--- START ---

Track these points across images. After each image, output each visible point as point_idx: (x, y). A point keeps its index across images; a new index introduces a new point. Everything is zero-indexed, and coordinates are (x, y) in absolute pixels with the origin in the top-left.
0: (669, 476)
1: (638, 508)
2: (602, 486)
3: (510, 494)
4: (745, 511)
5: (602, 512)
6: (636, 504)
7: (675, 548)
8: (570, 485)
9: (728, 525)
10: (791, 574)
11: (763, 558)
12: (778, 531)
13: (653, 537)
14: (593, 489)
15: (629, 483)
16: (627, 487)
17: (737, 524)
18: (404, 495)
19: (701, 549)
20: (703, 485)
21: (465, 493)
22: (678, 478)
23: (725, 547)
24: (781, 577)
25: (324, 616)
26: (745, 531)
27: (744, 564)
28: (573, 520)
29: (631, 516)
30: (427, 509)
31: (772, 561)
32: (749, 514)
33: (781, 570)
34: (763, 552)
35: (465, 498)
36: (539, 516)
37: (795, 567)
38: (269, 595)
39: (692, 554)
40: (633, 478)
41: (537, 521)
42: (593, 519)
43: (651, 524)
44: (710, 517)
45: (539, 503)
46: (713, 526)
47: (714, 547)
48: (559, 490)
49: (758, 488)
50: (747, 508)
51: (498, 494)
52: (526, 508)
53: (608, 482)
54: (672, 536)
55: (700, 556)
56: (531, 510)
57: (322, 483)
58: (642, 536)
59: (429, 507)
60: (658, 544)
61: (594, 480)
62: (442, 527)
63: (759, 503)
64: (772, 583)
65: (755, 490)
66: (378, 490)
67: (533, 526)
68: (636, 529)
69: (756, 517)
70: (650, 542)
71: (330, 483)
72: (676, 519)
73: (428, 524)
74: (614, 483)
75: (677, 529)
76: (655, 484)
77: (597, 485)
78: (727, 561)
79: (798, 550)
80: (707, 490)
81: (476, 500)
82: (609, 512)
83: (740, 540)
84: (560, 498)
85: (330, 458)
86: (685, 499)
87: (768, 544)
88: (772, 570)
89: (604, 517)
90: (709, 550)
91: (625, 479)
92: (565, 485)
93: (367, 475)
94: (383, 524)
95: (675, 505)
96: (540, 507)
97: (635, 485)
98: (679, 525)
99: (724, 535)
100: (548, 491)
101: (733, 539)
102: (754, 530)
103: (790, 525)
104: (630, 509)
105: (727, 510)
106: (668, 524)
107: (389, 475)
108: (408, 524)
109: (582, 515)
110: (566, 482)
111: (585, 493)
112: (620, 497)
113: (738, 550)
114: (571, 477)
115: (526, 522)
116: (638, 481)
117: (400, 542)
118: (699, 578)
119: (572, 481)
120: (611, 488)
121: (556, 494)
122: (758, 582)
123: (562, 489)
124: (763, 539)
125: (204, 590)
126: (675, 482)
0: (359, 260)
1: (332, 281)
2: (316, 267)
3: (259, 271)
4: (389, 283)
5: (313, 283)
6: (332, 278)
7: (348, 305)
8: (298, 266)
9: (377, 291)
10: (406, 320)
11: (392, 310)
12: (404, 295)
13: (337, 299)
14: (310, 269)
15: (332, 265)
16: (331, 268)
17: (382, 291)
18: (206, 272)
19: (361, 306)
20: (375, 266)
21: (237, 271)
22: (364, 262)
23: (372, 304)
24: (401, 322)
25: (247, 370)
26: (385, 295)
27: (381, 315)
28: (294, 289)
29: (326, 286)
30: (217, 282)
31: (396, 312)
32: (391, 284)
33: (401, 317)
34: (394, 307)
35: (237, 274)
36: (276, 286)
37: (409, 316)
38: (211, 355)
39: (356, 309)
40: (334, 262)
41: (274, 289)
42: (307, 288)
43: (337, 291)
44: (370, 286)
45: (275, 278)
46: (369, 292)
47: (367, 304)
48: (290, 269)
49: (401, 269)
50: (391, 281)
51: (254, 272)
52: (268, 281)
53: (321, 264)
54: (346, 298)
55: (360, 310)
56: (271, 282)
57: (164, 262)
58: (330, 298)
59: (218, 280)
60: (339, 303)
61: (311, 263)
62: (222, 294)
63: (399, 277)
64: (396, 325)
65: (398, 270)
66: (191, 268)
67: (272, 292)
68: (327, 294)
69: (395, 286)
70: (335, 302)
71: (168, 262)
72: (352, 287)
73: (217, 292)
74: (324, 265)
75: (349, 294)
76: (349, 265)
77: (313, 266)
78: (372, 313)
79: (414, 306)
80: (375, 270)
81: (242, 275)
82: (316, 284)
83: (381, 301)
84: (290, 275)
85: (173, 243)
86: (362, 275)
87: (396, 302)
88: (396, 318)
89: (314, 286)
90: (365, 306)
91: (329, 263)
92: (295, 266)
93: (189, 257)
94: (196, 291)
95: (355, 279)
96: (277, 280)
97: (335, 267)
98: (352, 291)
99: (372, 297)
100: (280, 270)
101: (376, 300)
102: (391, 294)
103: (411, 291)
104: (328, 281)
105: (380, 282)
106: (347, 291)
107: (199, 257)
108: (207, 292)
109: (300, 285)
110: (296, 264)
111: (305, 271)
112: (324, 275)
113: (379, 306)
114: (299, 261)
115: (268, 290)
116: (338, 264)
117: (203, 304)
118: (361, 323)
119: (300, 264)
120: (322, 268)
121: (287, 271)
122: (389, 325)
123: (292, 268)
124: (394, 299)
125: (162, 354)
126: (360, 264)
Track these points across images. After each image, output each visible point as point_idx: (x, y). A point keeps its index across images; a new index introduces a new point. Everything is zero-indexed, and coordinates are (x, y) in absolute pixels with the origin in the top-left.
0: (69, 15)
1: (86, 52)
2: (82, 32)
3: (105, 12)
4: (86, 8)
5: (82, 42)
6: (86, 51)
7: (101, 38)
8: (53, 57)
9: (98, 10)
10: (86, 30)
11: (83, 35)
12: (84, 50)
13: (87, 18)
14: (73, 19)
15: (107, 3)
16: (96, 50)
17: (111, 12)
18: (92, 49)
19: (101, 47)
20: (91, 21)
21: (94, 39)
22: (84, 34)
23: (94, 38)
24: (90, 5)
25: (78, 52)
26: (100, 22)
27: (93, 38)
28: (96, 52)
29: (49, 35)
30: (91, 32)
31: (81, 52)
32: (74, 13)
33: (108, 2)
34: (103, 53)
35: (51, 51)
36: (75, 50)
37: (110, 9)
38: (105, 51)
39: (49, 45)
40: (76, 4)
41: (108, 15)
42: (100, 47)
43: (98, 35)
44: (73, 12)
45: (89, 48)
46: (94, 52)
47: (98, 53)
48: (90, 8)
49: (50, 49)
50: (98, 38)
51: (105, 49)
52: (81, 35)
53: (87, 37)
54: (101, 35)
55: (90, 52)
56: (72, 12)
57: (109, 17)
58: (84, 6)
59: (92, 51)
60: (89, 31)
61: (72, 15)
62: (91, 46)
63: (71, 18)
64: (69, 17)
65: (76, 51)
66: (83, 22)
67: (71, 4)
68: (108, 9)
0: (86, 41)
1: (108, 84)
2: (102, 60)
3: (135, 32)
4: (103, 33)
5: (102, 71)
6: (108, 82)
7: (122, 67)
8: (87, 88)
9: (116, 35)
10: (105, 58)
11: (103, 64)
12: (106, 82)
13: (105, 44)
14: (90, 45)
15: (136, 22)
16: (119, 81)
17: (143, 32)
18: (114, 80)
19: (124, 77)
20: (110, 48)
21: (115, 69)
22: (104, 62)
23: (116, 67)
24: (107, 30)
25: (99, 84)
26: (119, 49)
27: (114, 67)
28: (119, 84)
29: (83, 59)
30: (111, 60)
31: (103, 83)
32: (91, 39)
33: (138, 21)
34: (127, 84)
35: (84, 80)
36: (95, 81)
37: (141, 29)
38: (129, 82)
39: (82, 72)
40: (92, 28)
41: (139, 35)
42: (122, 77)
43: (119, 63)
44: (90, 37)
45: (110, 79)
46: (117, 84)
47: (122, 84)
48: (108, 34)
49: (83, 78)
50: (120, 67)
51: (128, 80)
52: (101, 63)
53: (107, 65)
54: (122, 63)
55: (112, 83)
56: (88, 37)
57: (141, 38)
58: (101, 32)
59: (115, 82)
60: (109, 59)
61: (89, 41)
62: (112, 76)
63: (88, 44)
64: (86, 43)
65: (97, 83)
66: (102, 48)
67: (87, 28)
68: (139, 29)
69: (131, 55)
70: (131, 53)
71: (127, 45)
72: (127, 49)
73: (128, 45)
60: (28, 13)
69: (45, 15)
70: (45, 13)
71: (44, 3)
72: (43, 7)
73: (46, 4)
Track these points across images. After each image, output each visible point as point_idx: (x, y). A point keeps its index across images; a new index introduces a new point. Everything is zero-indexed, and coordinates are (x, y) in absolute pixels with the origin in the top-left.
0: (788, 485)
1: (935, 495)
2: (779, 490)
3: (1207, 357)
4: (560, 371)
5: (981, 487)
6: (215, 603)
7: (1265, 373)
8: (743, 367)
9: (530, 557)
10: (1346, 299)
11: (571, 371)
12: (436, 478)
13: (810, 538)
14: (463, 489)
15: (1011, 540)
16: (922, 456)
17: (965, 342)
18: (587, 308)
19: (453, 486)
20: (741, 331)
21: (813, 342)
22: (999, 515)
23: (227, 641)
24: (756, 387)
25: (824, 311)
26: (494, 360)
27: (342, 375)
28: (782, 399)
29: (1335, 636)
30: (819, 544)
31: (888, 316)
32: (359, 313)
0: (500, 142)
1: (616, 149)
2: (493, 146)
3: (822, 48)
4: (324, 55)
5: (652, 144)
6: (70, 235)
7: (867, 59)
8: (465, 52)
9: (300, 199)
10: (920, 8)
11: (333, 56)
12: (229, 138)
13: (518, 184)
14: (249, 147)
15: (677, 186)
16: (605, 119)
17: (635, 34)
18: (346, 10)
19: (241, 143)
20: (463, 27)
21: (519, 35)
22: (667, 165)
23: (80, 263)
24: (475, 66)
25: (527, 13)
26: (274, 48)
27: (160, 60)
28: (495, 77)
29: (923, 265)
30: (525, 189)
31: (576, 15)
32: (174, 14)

--- END ---

Action item - Where the data above reaches the line holding "44: (710, 517)", begin printing, and stop after the line holding "125: (204, 590)". Each line must be reproduced exactly, with nothing else added.

Your response -
44: (710, 517)
45: (539, 503)
46: (713, 526)
47: (714, 547)
48: (559, 490)
49: (758, 488)
50: (747, 508)
51: (498, 494)
52: (526, 508)
53: (608, 482)
54: (672, 536)
55: (700, 556)
56: (531, 510)
57: (322, 483)
58: (642, 536)
59: (429, 507)
60: (658, 544)
61: (594, 480)
62: (442, 527)
63: (759, 503)
64: (772, 583)
65: (755, 490)
66: (378, 490)
67: (533, 526)
68: (636, 529)
69: (756, 517)
70: (650, 542)
71: (330, 483)
72: (676, 519)
73: (428, 524)
74: (614, 483)
75: (677, 529)
76: (655, 484)
77: (597, 485)
78: (727, 561)
79: (798, 550)
80: (707, 490)
81: (476, 500)
82: (609, 512)
83: (740, 540)
84: (560, 498)
85: (330, 458)
86: (685, 499)
87: (768, 544)
88: (772, 570)
89: (604, 517)
90: (709, 550)
91: (625, 479)
92: (565, 485)
93: (367, 475)
94: (383, 524)
95: (675, 505)
96: (540, 507)
97: (635, 485)
98: (679, 525)
99: (724, 535)
100: (548, 491)
101: (733, 539)
102: (754, 530)
103: (790, 525)
104: (630, 509)
105: (727, 510)
106: (668, 524)
107: (389, 475)
108: (408, 524)
109: (582, 515)
110: (566, 482)
111: (585, 493)
112: (620, 497)
113: (738, 550)
114: (571, 477)
115: (526, 522)
116: (638, 481)
117: (400, 542)
118: (699, 578)
119: (572, 481)
120: (611, 488)
121: (556, 494)
122: (758, 582)
123: (562, 489)
124: (763, 539)
125: (204, 590)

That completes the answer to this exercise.